→ **The task**:
Exact reproduction of the listing is required. Pictures are not reproduced.

→ **Dataset section**:
□ □ □ □

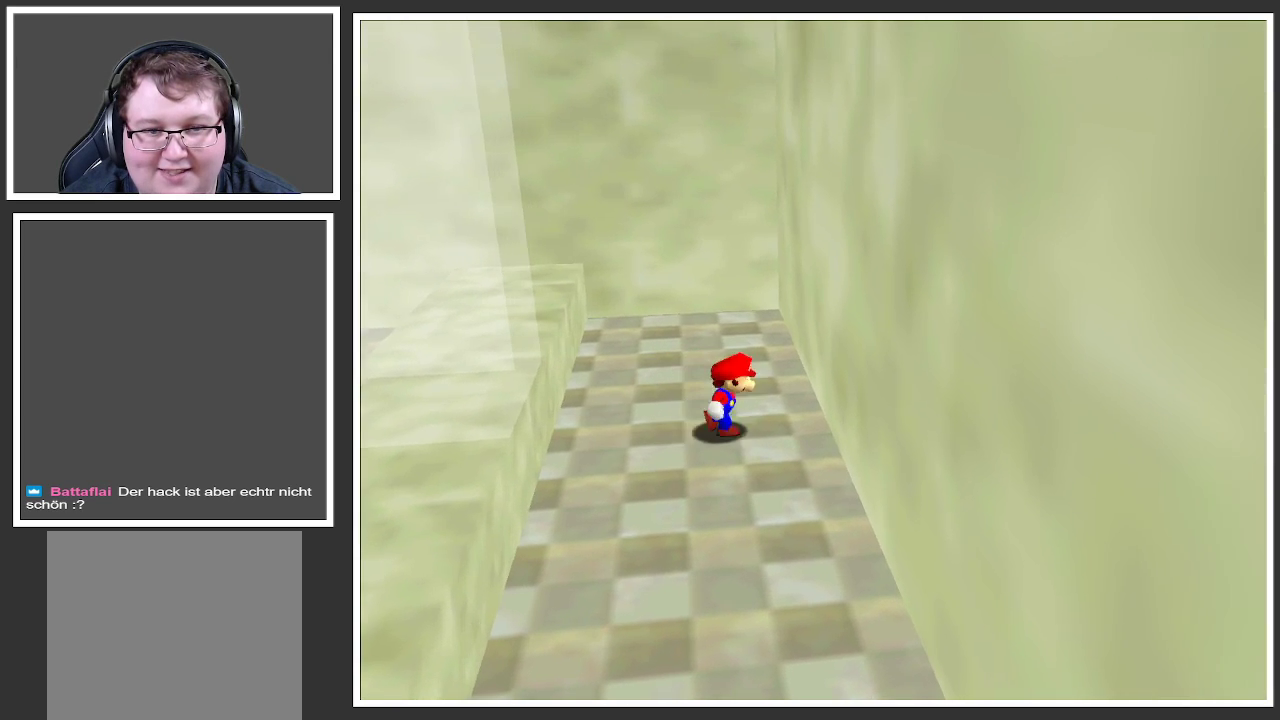
{"buttons": ["A"], "left_stick": "left", "right_stick": "center", "events": [[233, "A", "up"], [283, "left_stick", "left"], [350, "A", "down"]]}
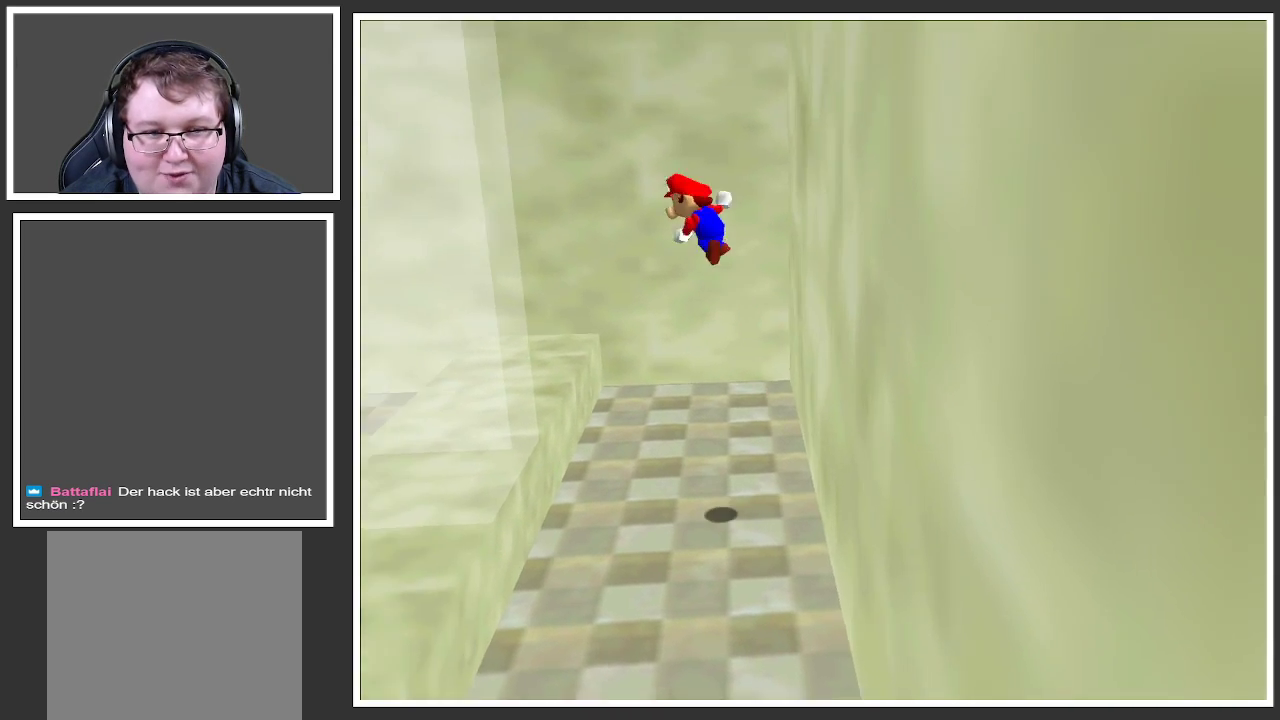
{"buttons": ["A"], "left_stick": "right", "right_stick": "center", "events": [[200, "A", "up"], [350, "left_stick", "down-right"], [383, "A", "down"], [450, "left_stick", "right"]]}
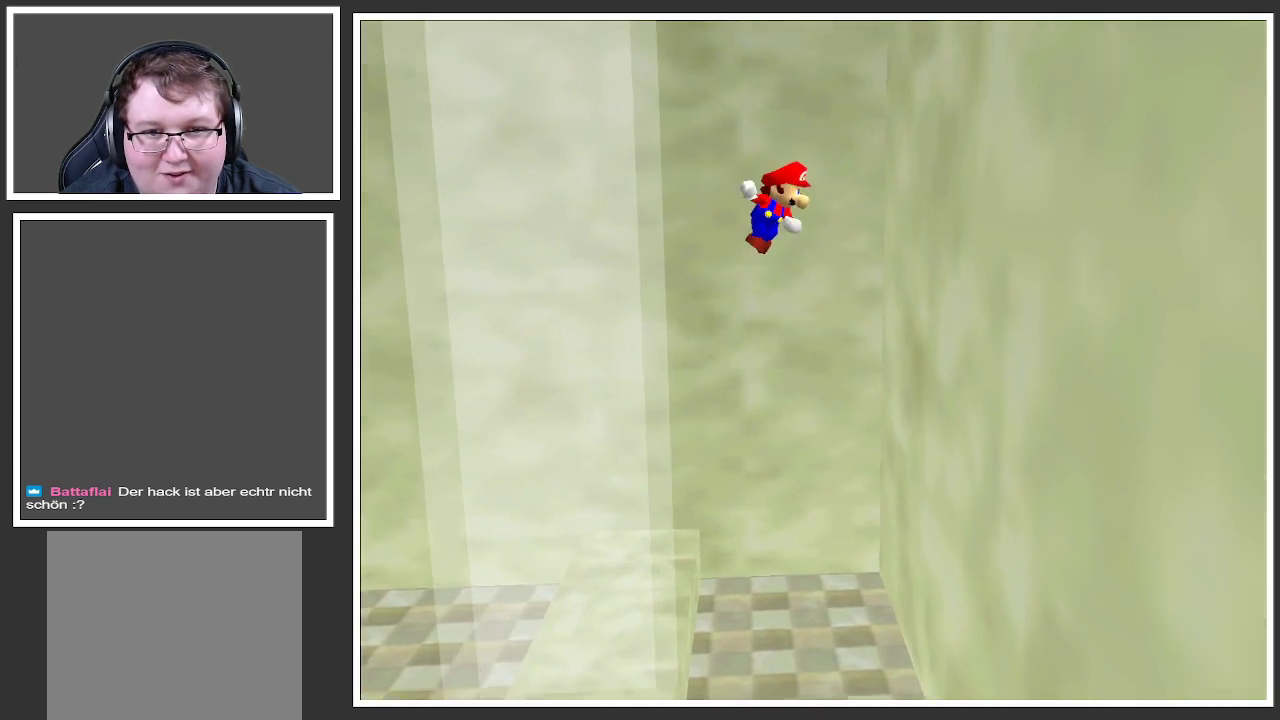
{"buttons": ["A"], "left_stick": "left", "right_stick": "center", "events": [[233, "A", "up"], [333, "left_stick", "left"], [367, "A", "down"]]}
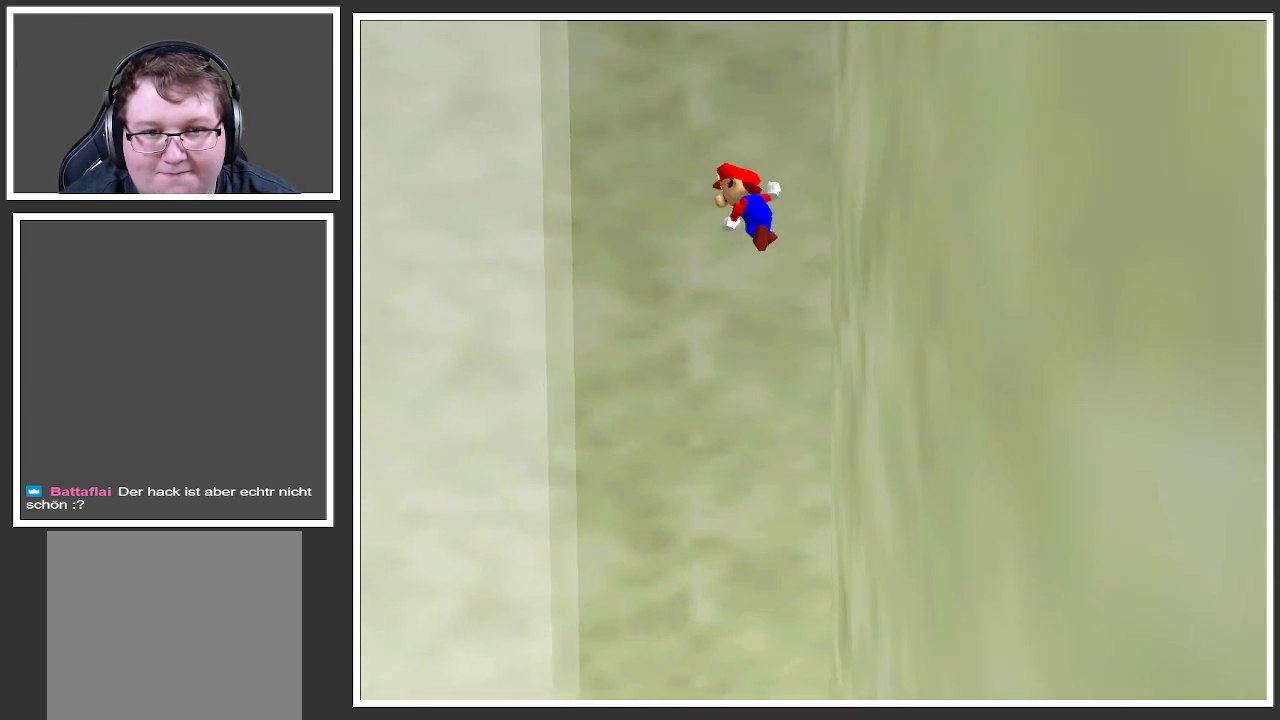
{"buttons": ["A"], "left_stick": "right", "right_stick": "center", "events": [[200, "A", "up"], [317, "left_stick", "down-right"], [333, "A", "down"], [400, "left_stick", "right"]]}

□ □ □ □

→ **Answer space**:
{"buttons": ["A"], "left_stick": "left", "right_stick": "center", "events": [[233, "A", "up"], [283, "left_stick", "left"], [350, "A", "down"]]}
{"buttons": ["A"], "left_stick": "right", "right_stick": "center", "events": [[200, "A", "up"], [350, "left_stick", "down-right"], [383, "A", "down"], [450, "left_stick", "right"]]}
{"buttons": ["A"], "left_stick": "left", "right_stick": "center", "events": [[233, "A", "up"], [333, "left_stick", "left"], [367, "A", "down"]]}
{"buttons": ["A"], "left_stick": "right", "right_stick": "center", "events": [[200, "A", "up"], [317, "left_stick", "down-right"], [333, "A", "down"], [400, "left_stick", "right"]]}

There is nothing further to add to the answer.